Now that the Neanderthal genome has been reconstructed, my colleague Nicholas Wade reports, a leading genome researcher at Harvard says that a Neanderthal could be brought to life with present technology for about $30 million.
So why not do it? Why not give Harvard’s George Church the money he says could be used to resurrect a Neanderthal from DNA?I’m bracing for a long list of objections from the world’s self-appointed keepers of bioethics, who must see this new Neanderthal issue as a research bonanza. Think of the conferences to plan, the books to publish, the donors to alarm! I can imagine an anti-Neanderthal alliance between the religious right and the religious left, like James Dobson and Jeremy Rifkin — what I like to call the holier-than-thou coalition opposed to new biological technologies.
Yes, John, there will be many, many objections. First, to what end? He continues:
But I’m afraid I can’t see the problem. If we discovered a small band of Neanderthals hidden somewhere, we’d do everything to keep them alive, just as we try to keep alive so many other endangered populations of humans and animals — including man-biting mosquitoes and man-eating polar bears. We’ve also spent lots of money reintroducing animals into ecosystems from which they had vanished. Shouldn’t be at least as solicitous to our fellow hominids?
Here's the problem that I see: Neandertals are also Homo sapiens, but extinct Homo sapiens. And everyone knows it. How would they be resurrected in a way in which they would not be treated as second-class citizens, if citizens at all? The old racial arguments would resurface in a way in which they have not done so for a century or more. Where would we put them? As Dave Frayer points out, there are no humans on the face of the planet that have the whole suite of Neandertal traits. They would be instantly recognizable.
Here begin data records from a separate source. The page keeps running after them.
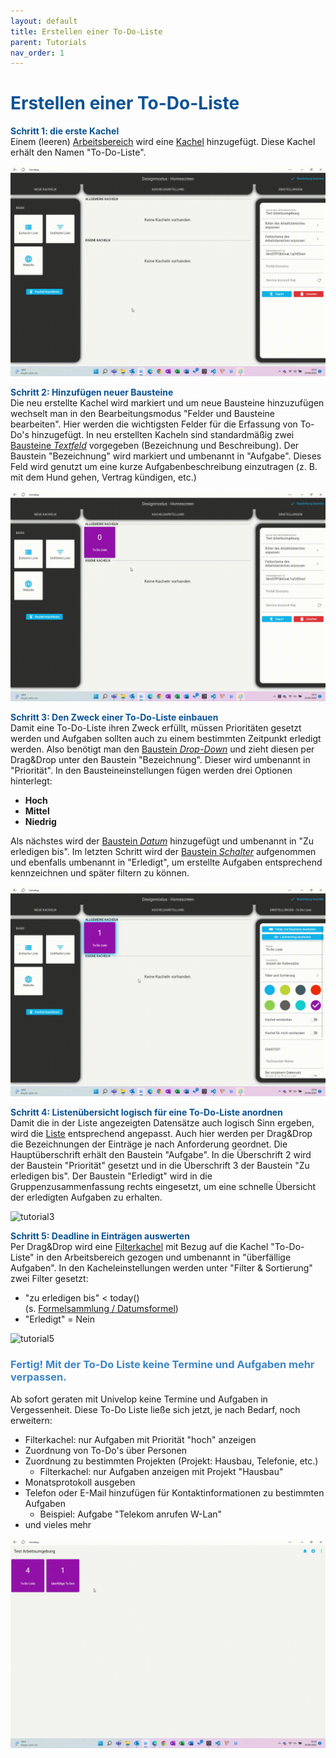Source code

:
 ```yaml
---
layout: default
title: Erstellen einer To-Do-Liste
parent: Tutorials
nav_order: 1
---
```


# <span style="color:#0b5394">**Erstellen einer To-Do-Liste**</span>

<span style="color:#0b5394">**Schritt 1: die erste Kachel**</span>  
Einem (leeren) [Arbeitsbereich](/docs/software-structure.html#arbeitsbereiche) wird eine [Kachel](/docs/software-structure.html#kacheln) hinzugefügt. Diese Kachel erhält den Namen "To-Do-Liste".

![tutorial1](\assets\tutorials\1to-do-list.gif 'tutorial1')

<span style="color:#0b5394">**Schritt 2: Hinzufügen neuer Bausteine**</span>  
Die neu erstellte Kachel wird markiert und um neue Bausteine hinzuzufügen wechselt man in den Bearbeitungsmodus "Felder und Bausteine bearbeiten". Hier werden die wichtigsten Felder für die Erfassung von To-Do's hinzugefügt. In neu erstellten Kacheln sind standardmäßig zwei [Bausteine _Textfeld_](/docs/record-spec-settings/grand-childs-form/text.html) vorgegeben (Bezeichnung und Beschreibung). Der Baustein "Bezeichnung" wird markiert und umbenannt in "Aufgabe". Dieses Feld wird genutzt um eine kurze Aufgabenbeschreibung einzutragen (z. B. mit dem Hund gehen, Vertrag kündigen, etc.)

![tutorial2](\assets\tutorials\2to-do-list.gif 'tutorial2')

<span style="color:#0b5394">**Schritt 3: Den Zweck einer To-Do-Liste einbauen**</span>  
Damit eine To-Do-Liste ihren Zweck erfüllt, müssen Prioritäten gesetzt werden und Aufgaben sollten auch zu einem bestimmten Zeitpunkt erledigt werden. Also benötigt man den [Baustein _Drop-Down_](/docs/record-spec-settings/grand-childs-form/drop-down.html) und zieht diesen per Drag&Drop unter den Baustein "Bezeichnung". Dieser wird umbenannt in "Priorität". In den Bausteineinstellungen fügen werden drei Optionen hinterlegt:

-   **Hoch**
-   **Mittel**
-   **Niedrig**

Als nächstes wird der [Baustein _Datum_](/docs/record-spec-settings/grand-childs-form/date.html) hinzugefügt und umbenannt in "Zu erledigen bis". Im letzten Schritt wird der [Baustein _Schalter_](/docs/record-spec-settings/grand-childs-form/switch.html) aufgenommen und ebenfalls umbenannt in "Erledigt", um erstellte Aufgaben entsprechend kennzeichnen und später filtern zu können.

![tutorial4](\assets\tutorials\4to-do-list.gif 'tutorial4')

<span style="color:#0b5394">**Schritt 4: Listenübersicht logisch für eine To-Do-Liste anordnen**</span>  
Damit die in der Liste angezeigten Datensätze auch logisch Sinn ergeben, wird die [Liste](/docs/design-mode-settings.html#liste) entsprechend angepasst.
Auch hier werden per Drag&Drop die Bezeichnungen der Einträge je nach Anforderung geordnet. Die Hauptüberschrift erhält den Baustein "Aufgabe". In die Überschrift 2 wird der Baustein "Priorität" gesetzt und in die Überschrift 3 der Baustein "Zu erledigen bis". Der Baustein "Erledigt" wird in die Gruppenzusammenfassung rechts eingesetzt, um eine schnelle Übersicht der erledigten Aufgaben zu erhalten.

![tutorial3](\assets\tutorials\3to-do-list.gif 'tutorial3')

<span style="color:#0b5394">**Schritt 5: Deadline in Einträgen auswerten**</span>  
Per Drag&Drop wird eine [Filterkachel](/docs/software-structure.html#-gefilterte-kacheln) mit Bezug auf die Kachel "To-Do-Liste" in den Arbeitsbereich gezogen und umbenannt in "überfällige Aufgaben". In den Kacheleinstellungen werden unter "Filter & Sortierung" zwei Filter gesetzt:

-   "zu erledigen bis" < today()  
     (s. [Formelsammlung / Datumsformel](/docs/formulary/childs/formula%20date.html#datumsformeln))
-   "Erledigt" = Nein

![tutorial5](\assets\tutorials\5to-do-list.gif 'tutorial5')

### <span style="color:#3d85c6">**Fertig! Mit der To-Do Liste keine Termine und Aufgaben mehr verpassen.**</span>

Ab sofort geraten mit Univelop keine Termine und Aufgaben in Vergessenheit.
Diese To-Do Liste ließe sich jetzt, je nach Bedarf, noch erweitern:

-   Filterkachel: nur Aufgaben mit Priorität "hoch" anzeigen
-   Zuordnung von To-Do's über Personen
-   Zuordnung zu bestimmten Projekten (Projekt: Hausbau, Telefonie, etc.)
    -   Filterkachel: nur Aufgaben anzeigen mit Projekt "Hausbau"
-   Monatsprotokoll ausgeben
-   Telefon oder E-Mail hinzufügen für Kontaktinformationen zu bestimmten Aufgaben
    -   Beispiel: Aufgabe "Telekom anrufen W-Lan"
-   und vieles mehr

![tutorial6](\assets\tutorials\6to-do-list.gif 'tutorial6')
Furthermore, what Tierney doesn't say is that in the places where we have reintroduced animals into environments in which they have vanished, it hasn't always worked. And where animals have been introduced where they weren't there to begin with, it has been disastrous. To be sure, this is not exactly Jurassic Park but, quite simply, there is a reason Neandertals didn't survive beyond 26 ky BP. The world changed, and they didn't change with it. Maybe there was hybridization between the Neandertals and the incoming moderns, maybe not, but Neandertals as they are defined between 100 and 26 ky ago, were outcompeted as a hominid and consigned to the dustbin of history. Lets leave them there.